The Bespoke Software Lifecycle

To build high-quality custom software, agents should follow this standard cognitive flow:

1. Research (Discovery Phase)

  • Codebase Mapping: Systematically exploring files and symbols.
  • Dependency Analysis: Identifying how components interact.
  • Empirical Reproduction: Confirming the current state or bug before changing anything.
  • Scope Confirmation (Gate): Explicitly listing what is out of scope to prevent intent drift.
  • Output: A Scope Confirmation block defining the task perimeter.

2. Strategy (Design Phase)

  • Architectural Alignment: Ensuring the solution fits existing patterns (e.g., YANP).
  • Tool Selection: Choosing the most efficient MCP tools or libraries.
  • Plan Formulation: Drafting a step-by-step implementation guide.
  • Safety & Boundaries Checkpoint: A mandatory pre-flight check before Execution:
      1. Are all planned write targets within authorized scope?
      2. Does the plan include irreversible operations (delete, push, overwrite uncommitted changes)?
      3. Is there a human-review requirement for this action class?
      4. Does any planned action touch secrets, credentials, or PII?
  • Output: A written Implementation Plan (even a 3-bullet list).
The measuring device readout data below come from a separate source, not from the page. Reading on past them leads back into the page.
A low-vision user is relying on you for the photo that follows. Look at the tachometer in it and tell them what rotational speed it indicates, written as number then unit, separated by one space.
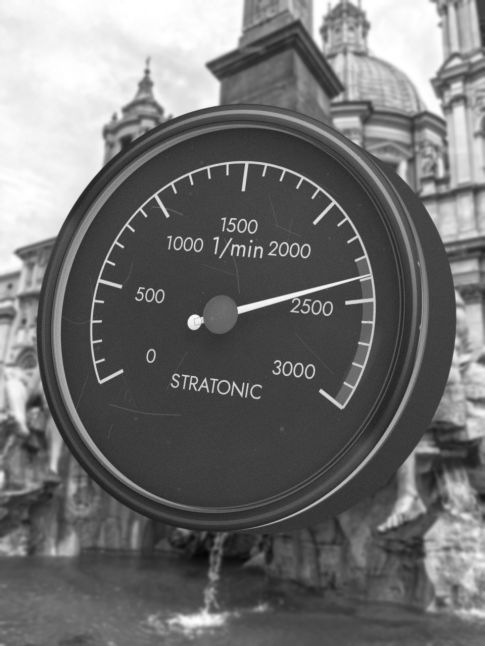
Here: 2400 rpm
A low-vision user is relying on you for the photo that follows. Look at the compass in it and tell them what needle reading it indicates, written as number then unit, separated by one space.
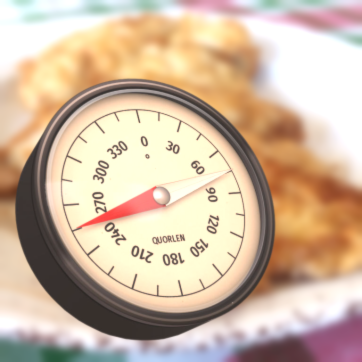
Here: 255 °
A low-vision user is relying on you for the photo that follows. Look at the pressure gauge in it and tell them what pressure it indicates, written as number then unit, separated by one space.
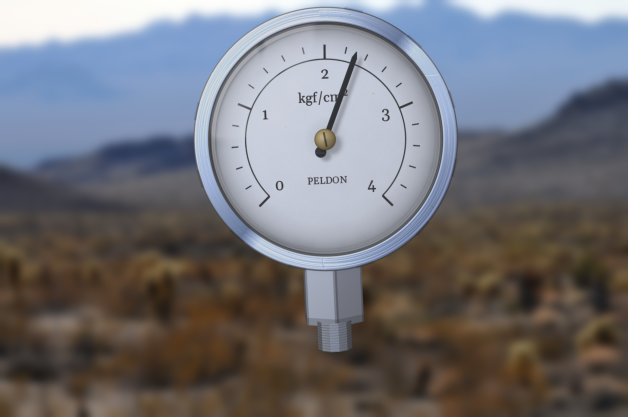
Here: 2.3 kg/cm²
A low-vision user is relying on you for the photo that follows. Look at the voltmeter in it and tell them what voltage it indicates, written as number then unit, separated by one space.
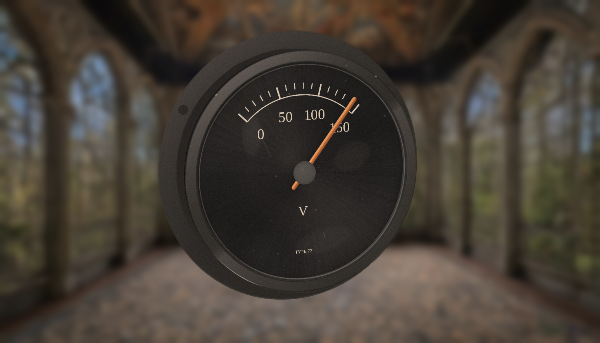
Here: 140 V
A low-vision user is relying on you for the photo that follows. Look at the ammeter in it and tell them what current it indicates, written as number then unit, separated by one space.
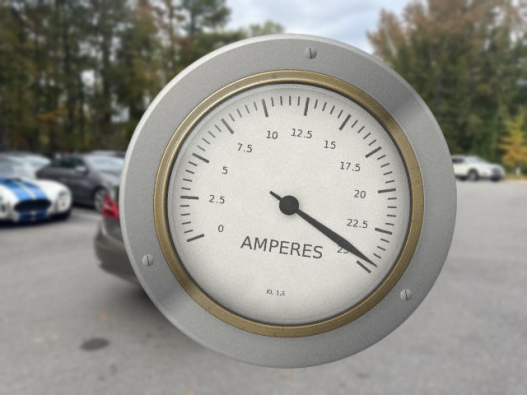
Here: 24.5 A
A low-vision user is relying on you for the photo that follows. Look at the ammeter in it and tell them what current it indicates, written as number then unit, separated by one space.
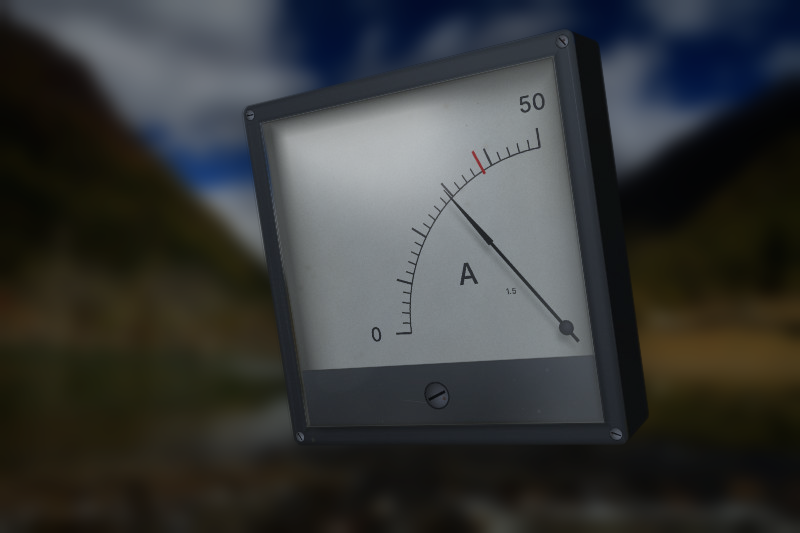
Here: 30 A
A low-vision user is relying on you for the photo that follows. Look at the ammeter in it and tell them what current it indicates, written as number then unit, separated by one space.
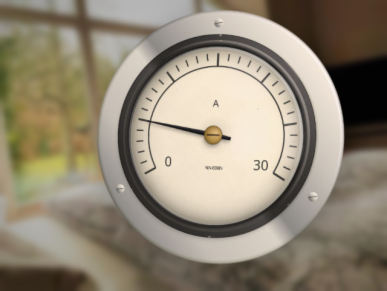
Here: 5 A
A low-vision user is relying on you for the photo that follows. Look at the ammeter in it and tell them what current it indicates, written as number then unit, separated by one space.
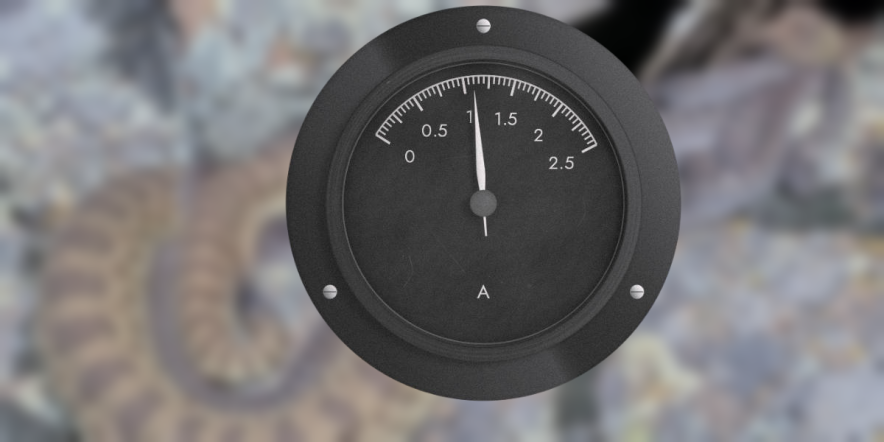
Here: 1.1 A
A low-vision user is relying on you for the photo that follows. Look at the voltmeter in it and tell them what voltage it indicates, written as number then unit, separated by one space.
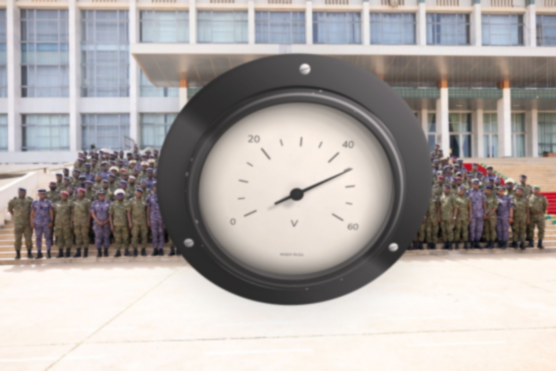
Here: 45 V
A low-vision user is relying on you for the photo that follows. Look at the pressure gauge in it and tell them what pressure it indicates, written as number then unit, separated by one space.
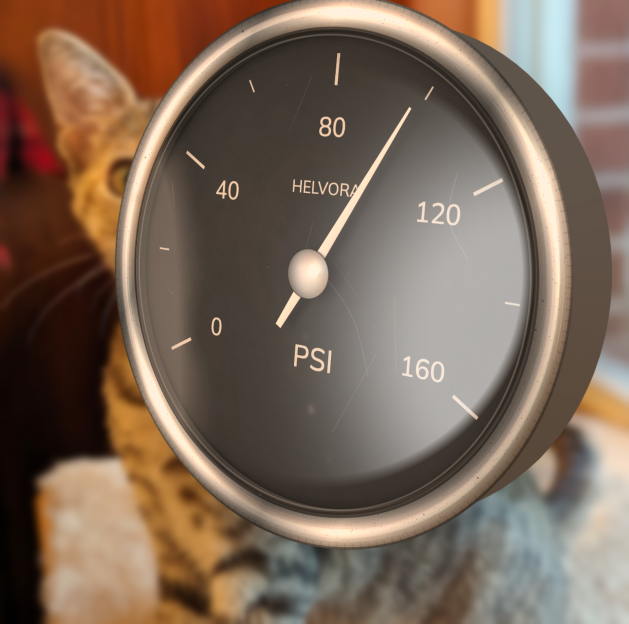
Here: 100 psi
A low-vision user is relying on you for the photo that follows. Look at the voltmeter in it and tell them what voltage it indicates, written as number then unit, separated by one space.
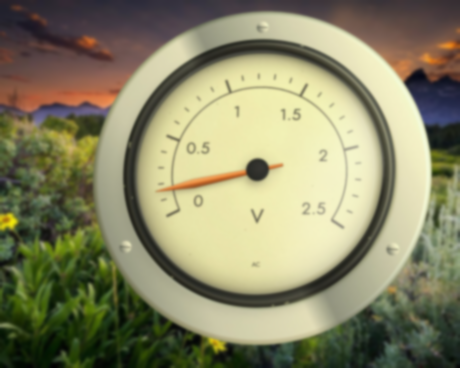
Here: 0.15 V
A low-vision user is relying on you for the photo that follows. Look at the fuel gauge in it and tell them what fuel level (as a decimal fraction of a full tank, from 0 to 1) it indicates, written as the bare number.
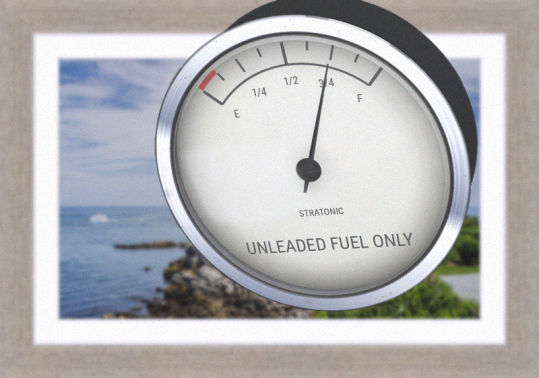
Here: 0.75
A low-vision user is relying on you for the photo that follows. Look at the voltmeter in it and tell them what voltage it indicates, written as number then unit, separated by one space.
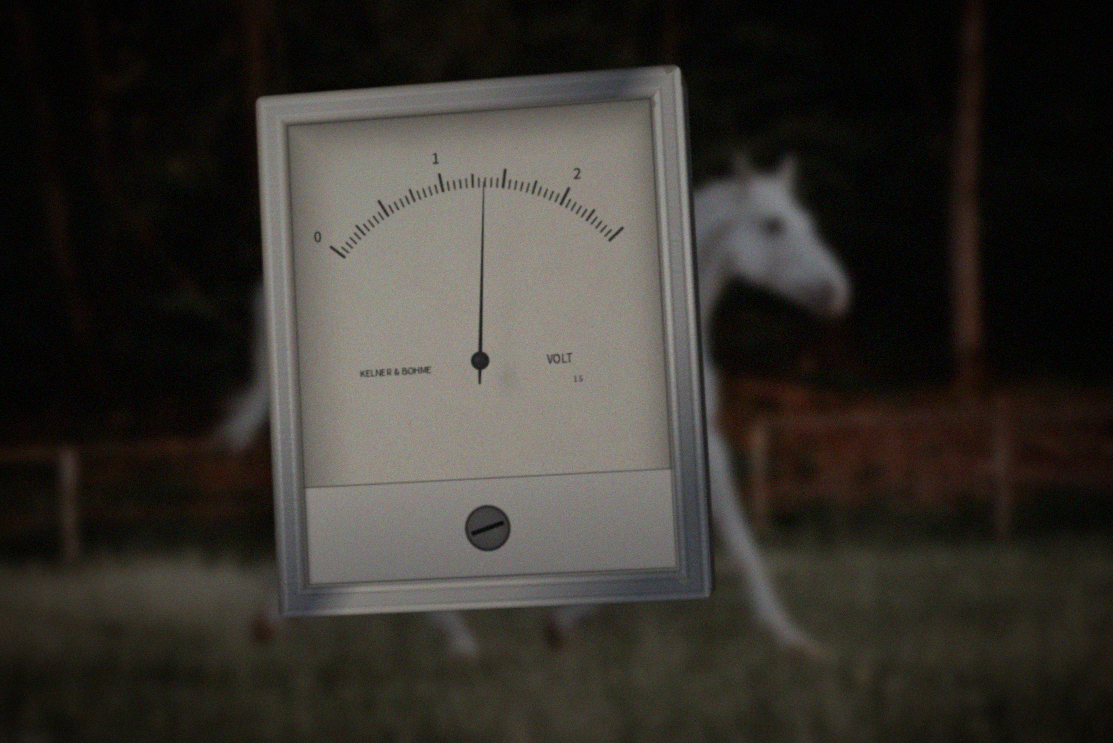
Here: 1.35 V
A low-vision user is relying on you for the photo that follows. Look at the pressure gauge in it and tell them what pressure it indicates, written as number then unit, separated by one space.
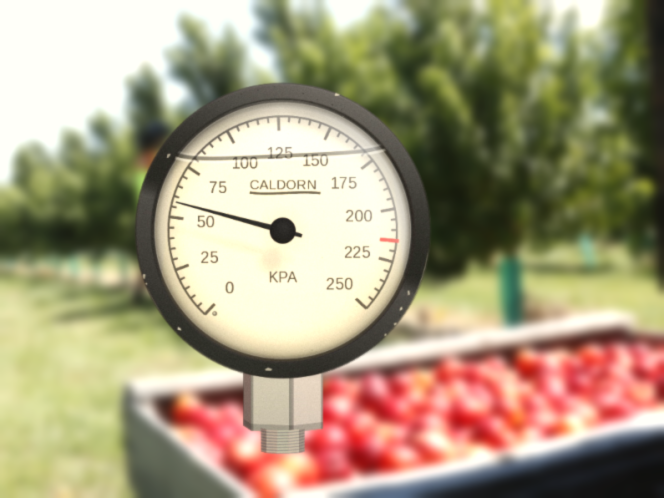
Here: 57.5 kPa
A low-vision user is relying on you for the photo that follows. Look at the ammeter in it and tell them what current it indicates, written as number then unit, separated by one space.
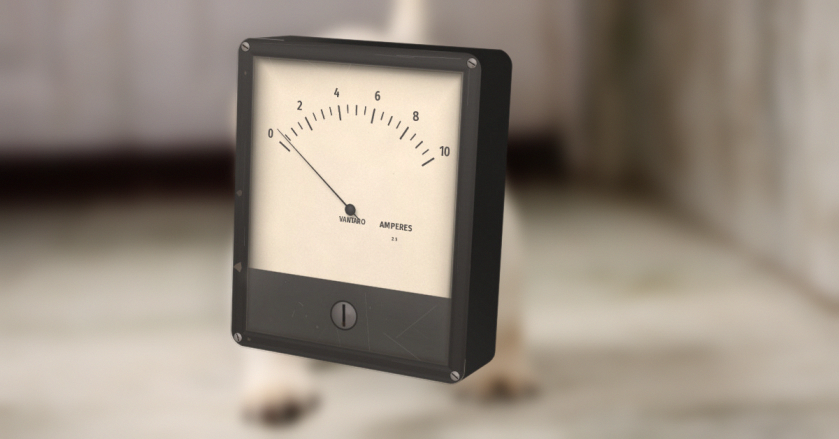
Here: 0.5 A
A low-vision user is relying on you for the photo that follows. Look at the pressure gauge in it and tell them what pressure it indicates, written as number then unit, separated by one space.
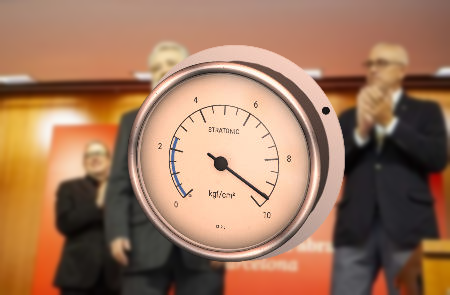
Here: 9.5 kg/cm²
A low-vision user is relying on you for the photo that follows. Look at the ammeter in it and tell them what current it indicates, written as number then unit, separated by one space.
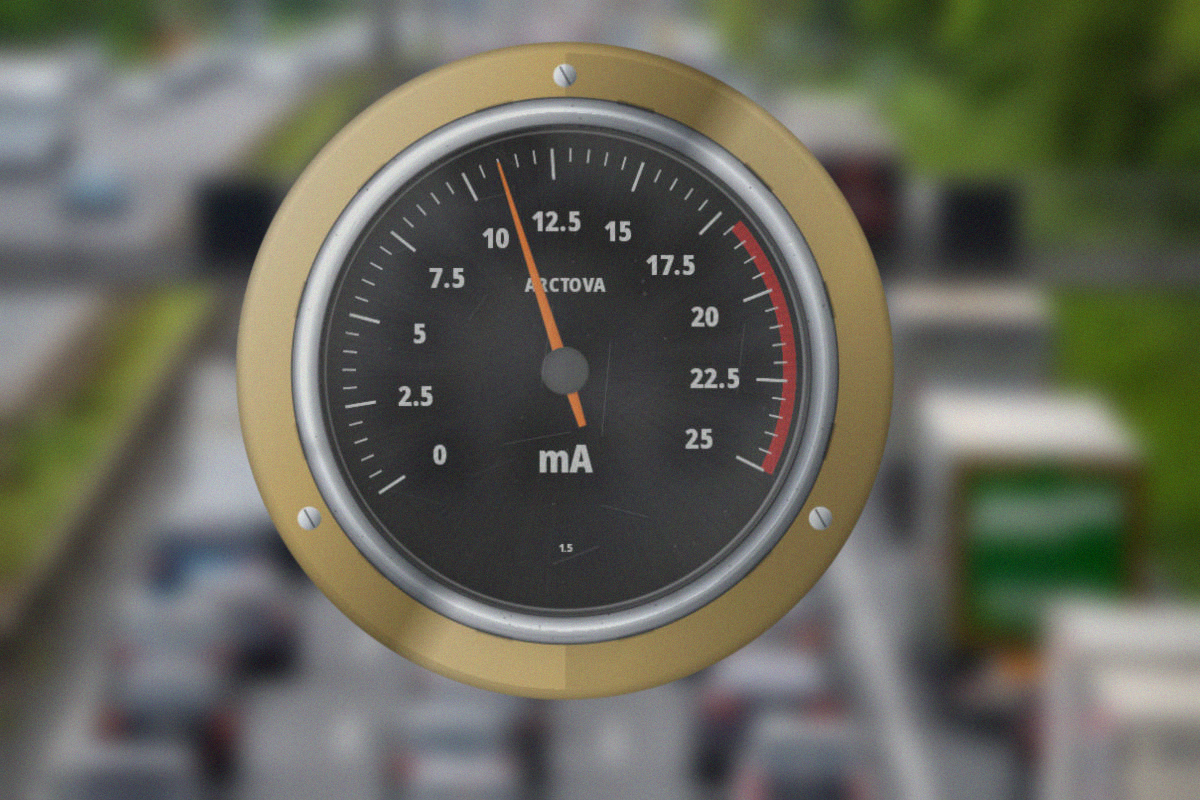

3. Execution (The Act-Validate Loop)

  • Surgical Implementation: Applying targeted changes strictly related to the sub-task.
  • Automated Verification: Running tests or linters immediately after changes.
  • Refinement: Adjusting the approach based on system feedback.
  • Loop Termination: If verification fails after 3 iterations, the agent must stop, record the failure state, and escalate to human review.
  • Output: A Passing Test Run or a detailed Failure Report.

4. Finalization (System Integrity)

  • Cross-Linkage: Integrating new notes or code into the broader graph.
  • Regression Check: Running broken-link and orphan scanners to ensure no side-effect errors were introduced.
  • Portal Update: Synchronizing dashboards and indices.
  • Output: A green run-maintenance.ps1 result.

Agentic Workflow Patterns (Andrew Ng)

Frontier models leverage these four patterns to increase performance:

  1. Reflection: The agent critiquing its own output to fix hallucinations or logic gaps.
  2. Planning: Breaking a high-level goal into a sequence of executable steps.
  3. Tool Use: Leveraging external capabilities (calculators, web search, database queries).
  4. Multi-Agent Collaboration: Dividing labor among specialized personas (e.g., Architect, Coder, Judge).

Framework Implementation: LangGraph

Frameworks like langgraph enable these architectures by representing the lifecycle as a Stateful Graph. This ensures that the agent's "shared memory" (State) persists across the entire project lifecycle, allowing for loops, branches, and Human-in-the-Loop checkpoints.